JERUSALEM: Le ministre israélien de la Défense, Israël Katz, a exprimé dans la nuit de jeudi à vendredi à son homologue américain Pete Hegseth la "détermination d'Israël" à maintenir ses forces déployées dans des "zones de sécurité" établies au Liban, en Syrie et dans la bande de Gaza.

Cette déclaration intervient alors que les Etats-Unis ont annoncé que les négociations menées mardi et mercredi à Rome entre Israël et le Liban avaient été "positives" et que le processus de mise en œuvre de "zones pilotes", d'où les troupes israéliennes doivent se retirer, commencerait "dans les prochains jours".

Le président américain Donald Trump avait demandé au Premier ministre israélien Benjamin Netanyahu de retirer les forces israéliennes de Syrie et du Liban, selon un article publié mardi par le média américain Axios.

Les dirigeants israéliens évoquent régulièrement ces "zones de sécurité" dont les contours restent flous mais que les autorités israéliennes placent le long des frontières israéliennes.

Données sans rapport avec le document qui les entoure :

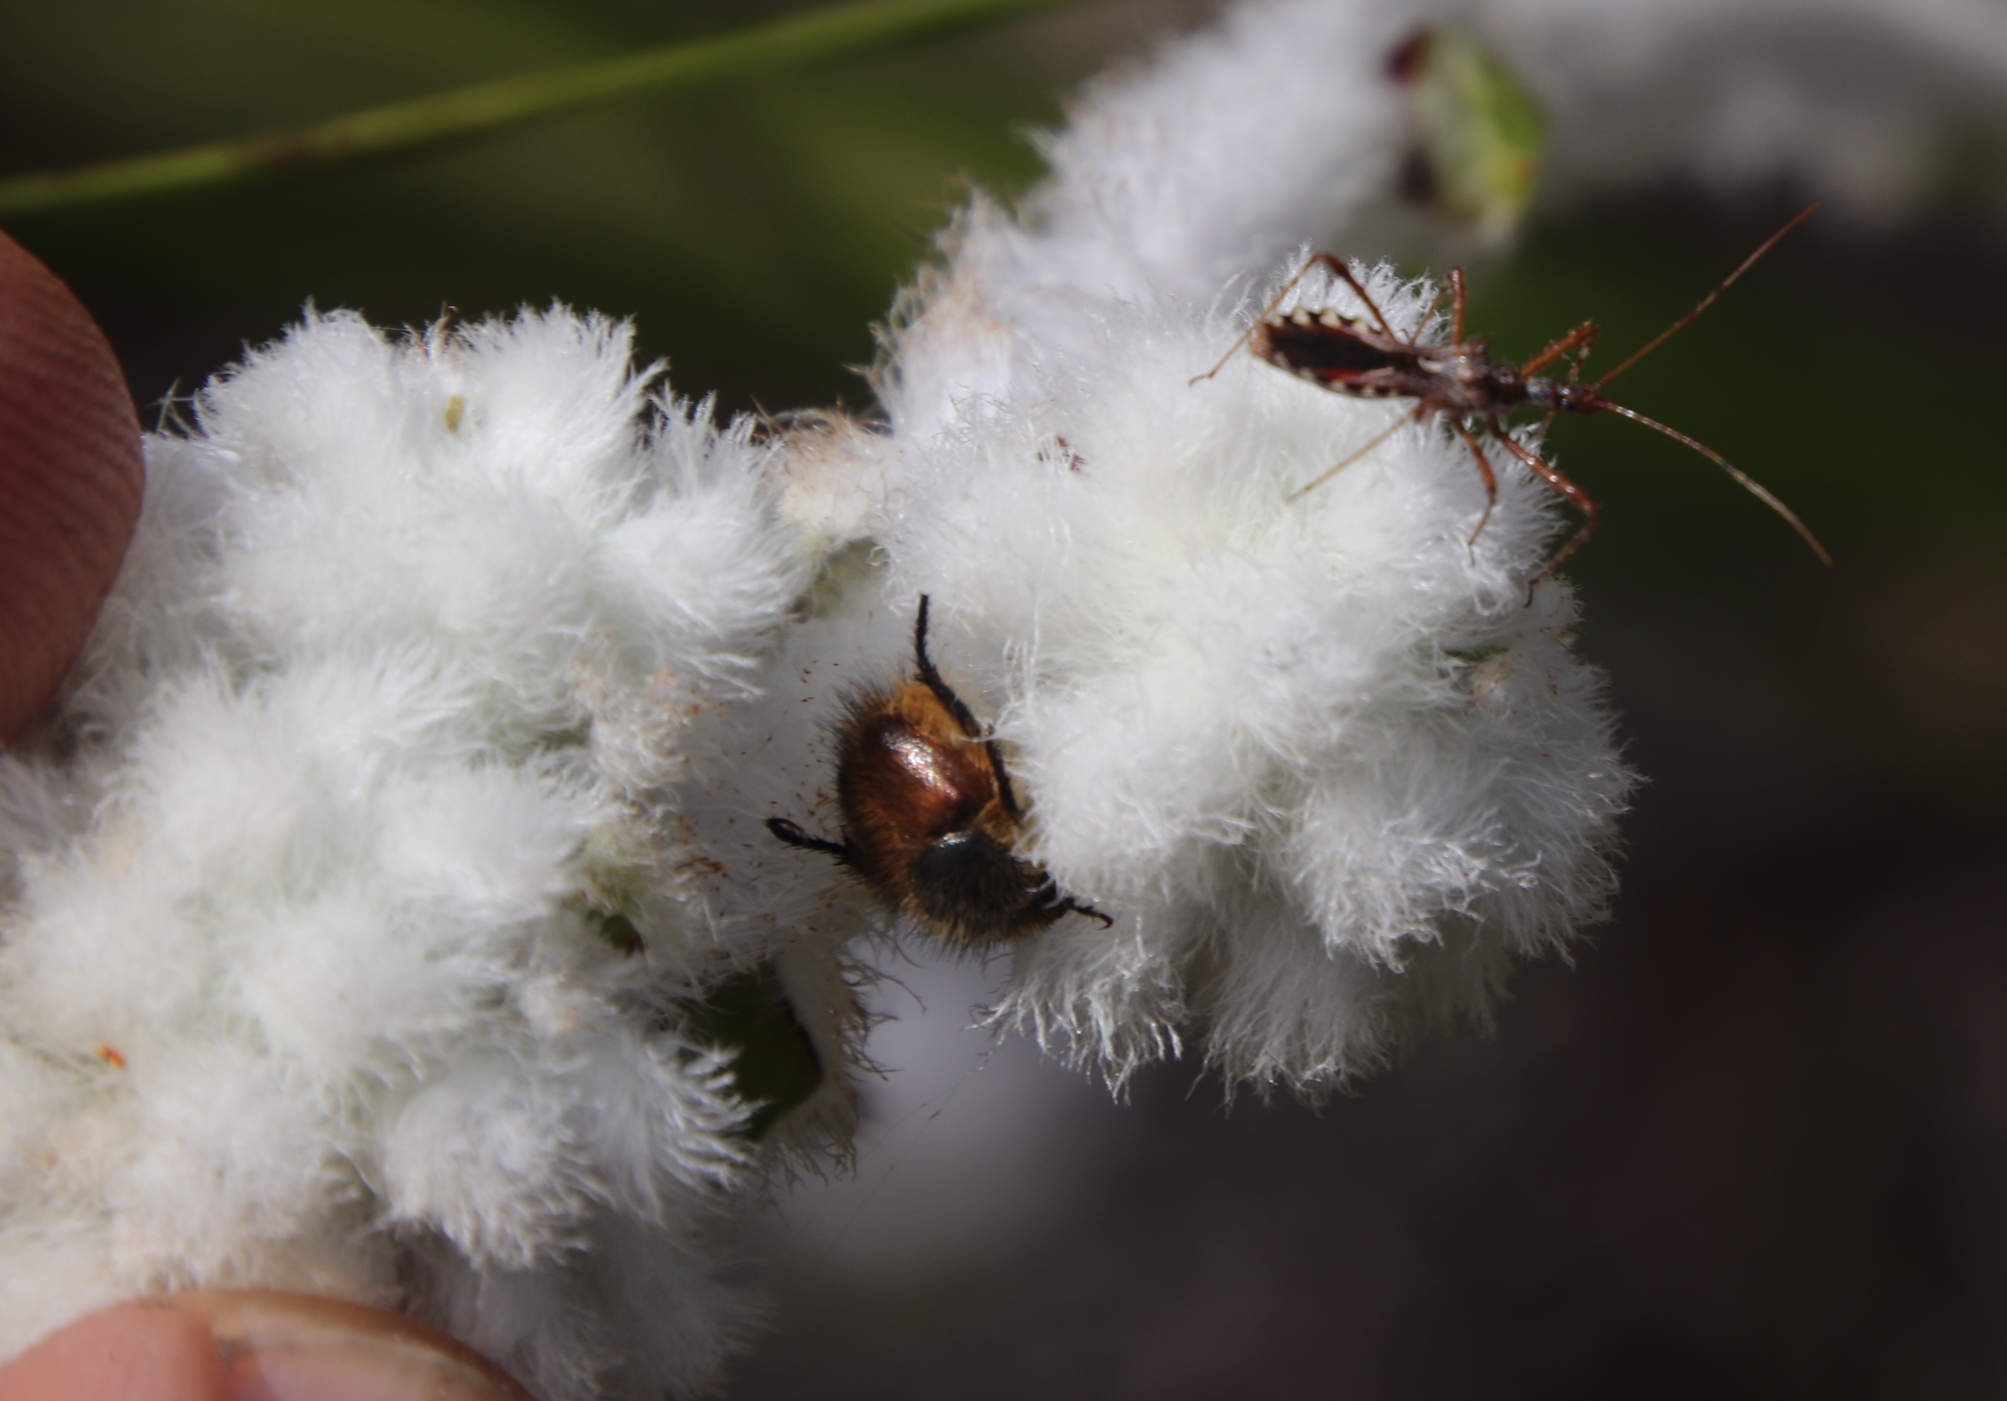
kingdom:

Dans un communiqué, le bureau de M. Katz a indiqué avoir fait part à son homologue américain de "la détermination d'Israël à rester dans les zones de sécurité en Syrie, à Gaza et au Liban afin de protéger les frontières d'Israël et les communautés situées près de la frontière contre les menaces que représentent les forces jihadistes".

"Nous n'avons jamais demandé aux Etats-Unis d'opérer à notre place le long de nos frontières", ajoute le communiqué du cabinet de M. Katz.

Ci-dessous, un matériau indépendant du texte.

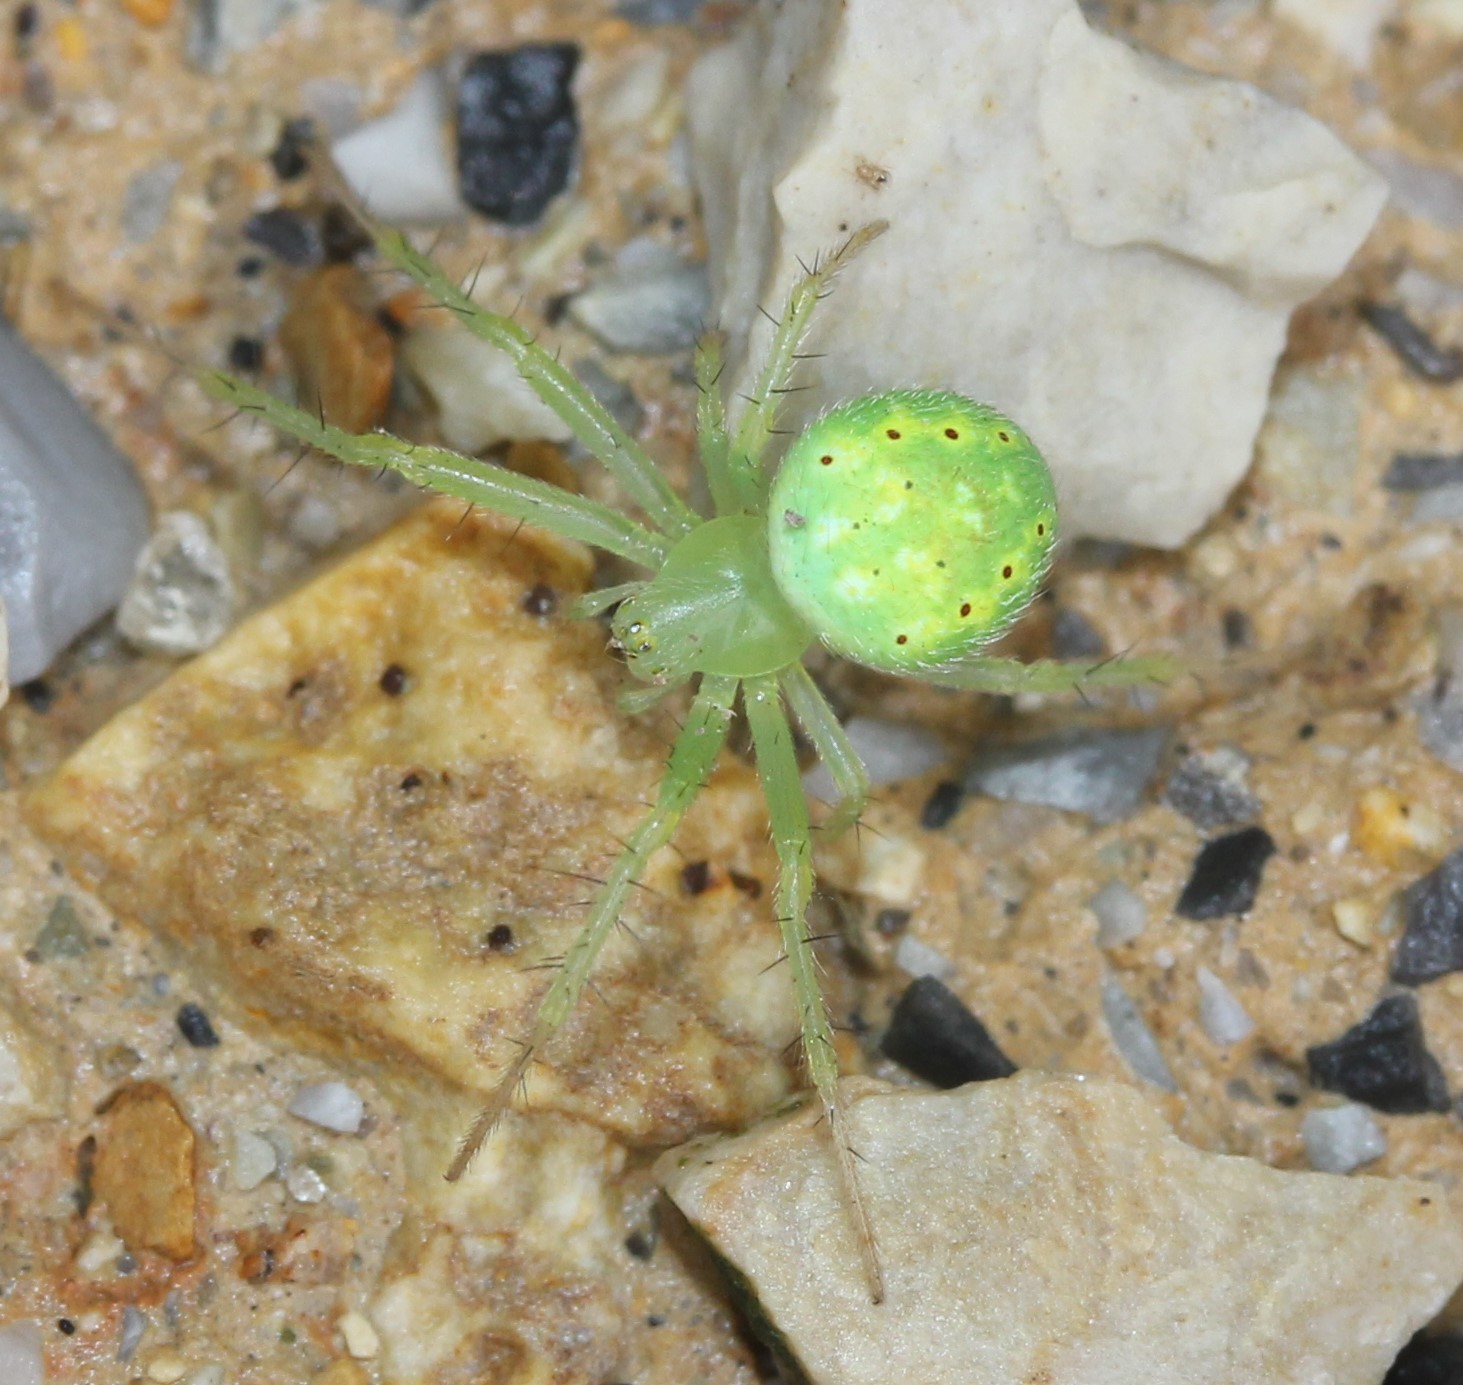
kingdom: Animalia
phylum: Arthropoda
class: Arachnida
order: Araneae
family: Araneidae
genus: Araneus
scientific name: Araneus cingulatus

Au Liban et à Gaza, les forces israéliennes sont présentes sur le terrain, où elles mènent quotidiennement des opérations contre le Hezbollah et le Hamas.

Au Liban, les forces israéliennes restent déployées dans ce que l'armée décrit comme une "zone de sécurité" s'étendant sur environ 10 kilomètres à l'intérieur du territoire libanais et poursuit des frappes limitées dans le sud.

A Gaza, l'armée israélienne contrôle 60% du territoire. Elle est notamment présente sur l'ensemble du périmètre extérieur du territoire palestinien, le long des frontières entre Israël et l'Egypte.

Après le renversement, en décembre 2024, de Bachar al-Assad, Israël a envoyé des troupes dans une zone tampon surveillée par l'ONU qui séparait les forces israéliennes et syriennes sur le plateau du Golan.

Depuis lors, Israël a mené des incursions répétées sur le territoire syrien, ainsi que des bombardements, et a déclaré vouloir instaurer une zone démilitarisée dans le sud de ce pays.